GURT is nationally and internationally recognized as one of the world's star gatherings for scholars in the fields of language and linguistics. In 2001, the best from around the world in the disciplines of anthropological linguistics and discourse analysis meet to present and share the latest research on linguistic analysis and to address real-world contexts in private and public domains.
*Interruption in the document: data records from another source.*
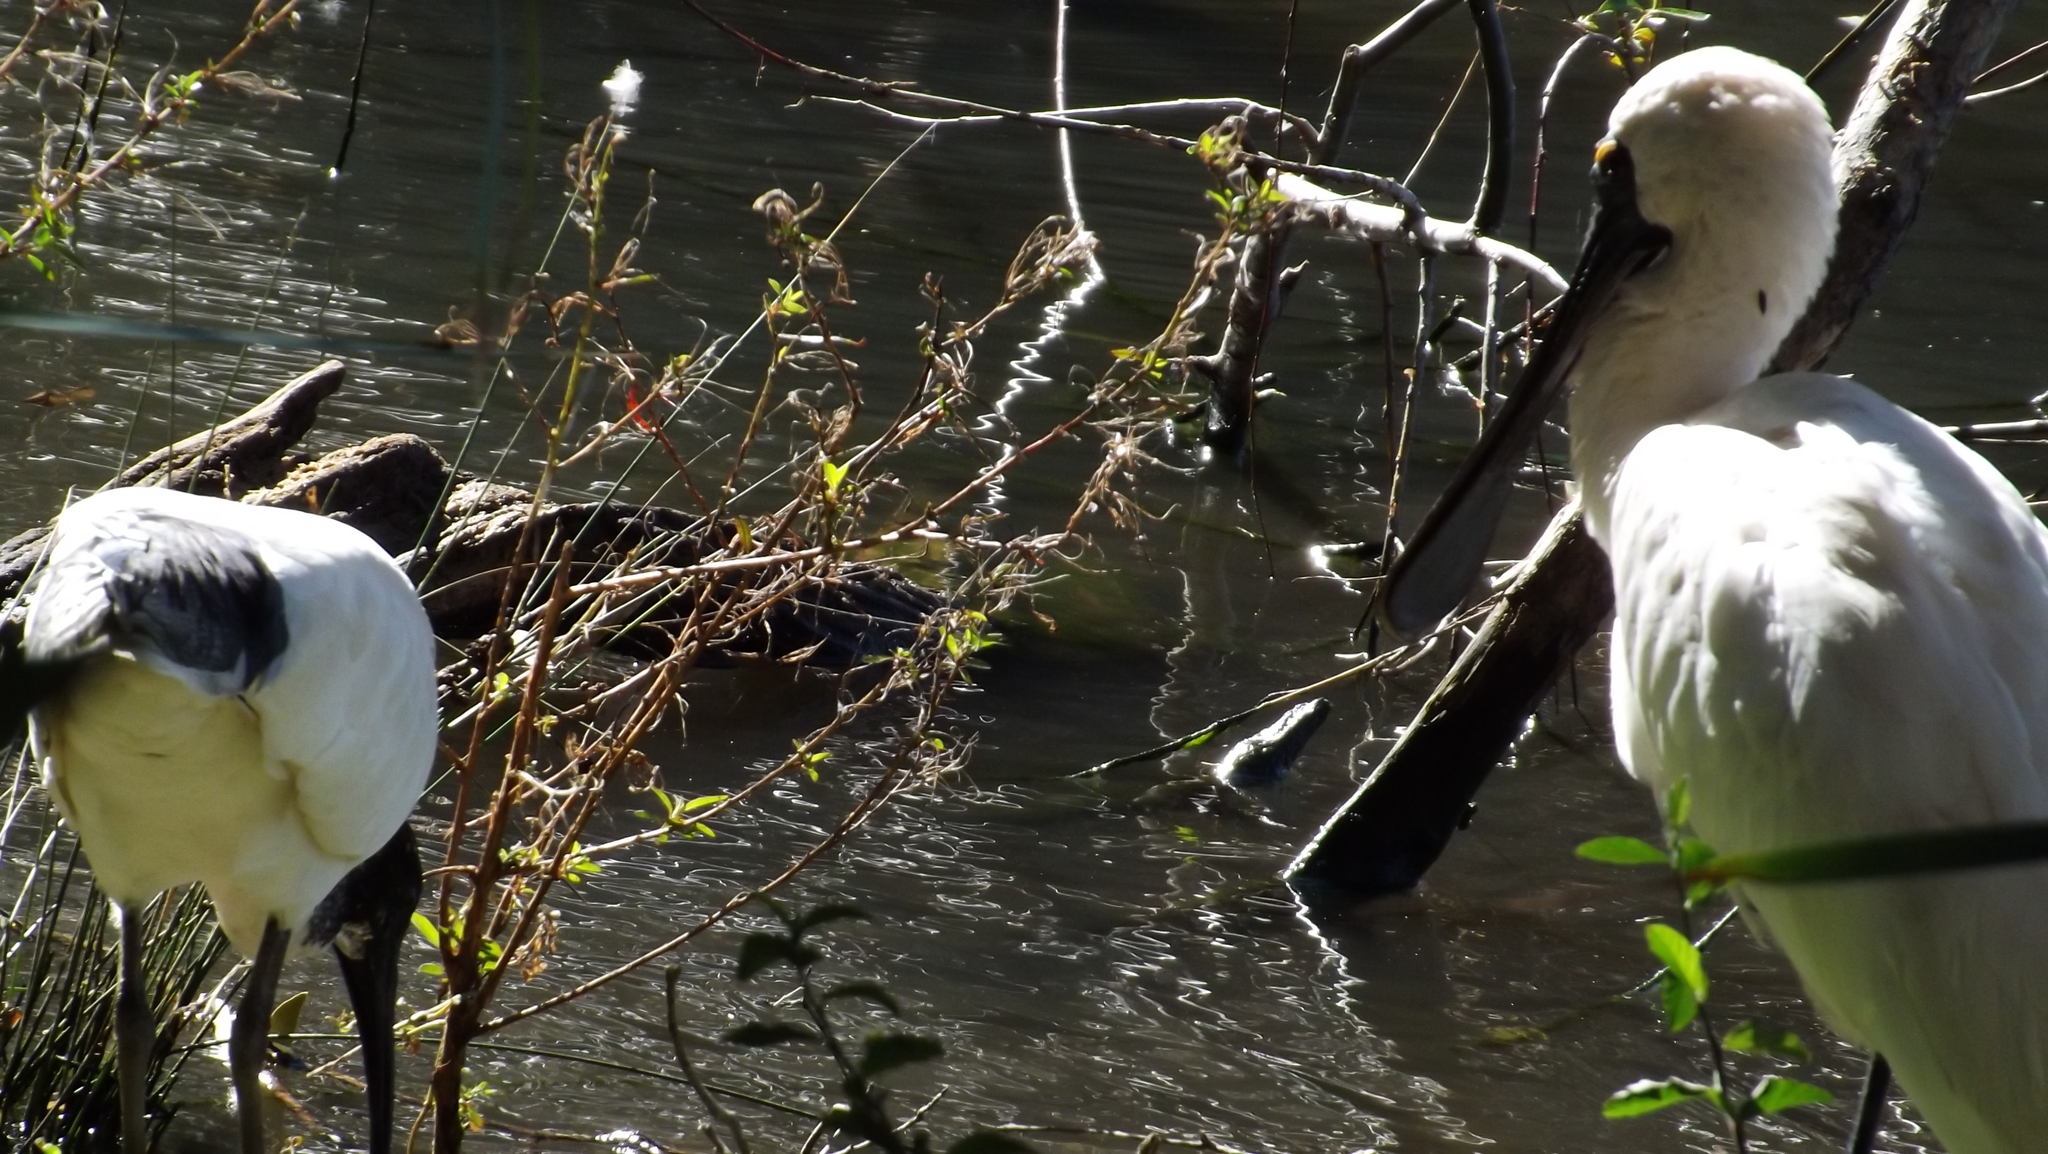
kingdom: Animalia
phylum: Chordata
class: Aves
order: Pelecaniformes
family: Threskiornithidae
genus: Platalea
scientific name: Platalea regia
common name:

The result is this newest, invaluable 2001 edition of the Georgetown University Round Table on Languages and Linguistics. This volume brings together the plenary speakers only, all leaders in their fields, showcasing discourse contexts that range from medical interactions to political campaigns, from classroom discourse and educational policy to current affairs, and to the importance of everyday family conversations. The contributors expand the boundaries of discourse to include narrative theory, music and language, laughter in conversation, and the ventriloquizing of voices in dialogue.

Frederick Erickson explores the musical basis of language in an elementary school classroom; Wallace Chafe analyzes laughter in conversation. William Labov examines narratives told to South Africa's Truth and Reconciliation Commission, while Deborah Schiffrin compares multiple accounts of Holocaust narratives, and Alessandro Duranti considers competing speaker and audience interpretations during a political candidate's campaign tour. Robin Lakoff uncovers contrasting narratives shared by different cultural groups with respect to such current events as the O.J. Simpson trial. Deborah Tannen examines the integration of power and connection in family relationships, while Heidi Hamilton considers accounts that diabetic patients give their doctors. Shirley Brice Heath looks at discourse strategies used by policymakers to deny research findings, and G. Richard Tucker and Richard Donato report on a successful bilingual program.


Deborah Tannen is university professor and professor of linguistics at Georgetown University. She has been McGraw Distinguished Lecturer at Princeton University. Her many books include Talking Voices: Repetition, Dialogue, and Imagery in Conversational Discourse; Gender and Discourse; Conversational Style: Analyzing Talk Among Friends; You Just Don't Understand; and, most recently, I Only Say This Because I Love You. She has received a Rockefeller Humanities Fellowship and grants from the National Endowment for the Humanities, the National Science Foundation, and the Alfred P. Sloan Foundation. Her work has been translated into 29 languages.

James E. Alatis is distinguished professor of linguistics and modern Greek and dean emeritus, School of Languages and Linguistics at Georgetown University, where he has also been director of the MAT Program and vice-chair of the linguistics department.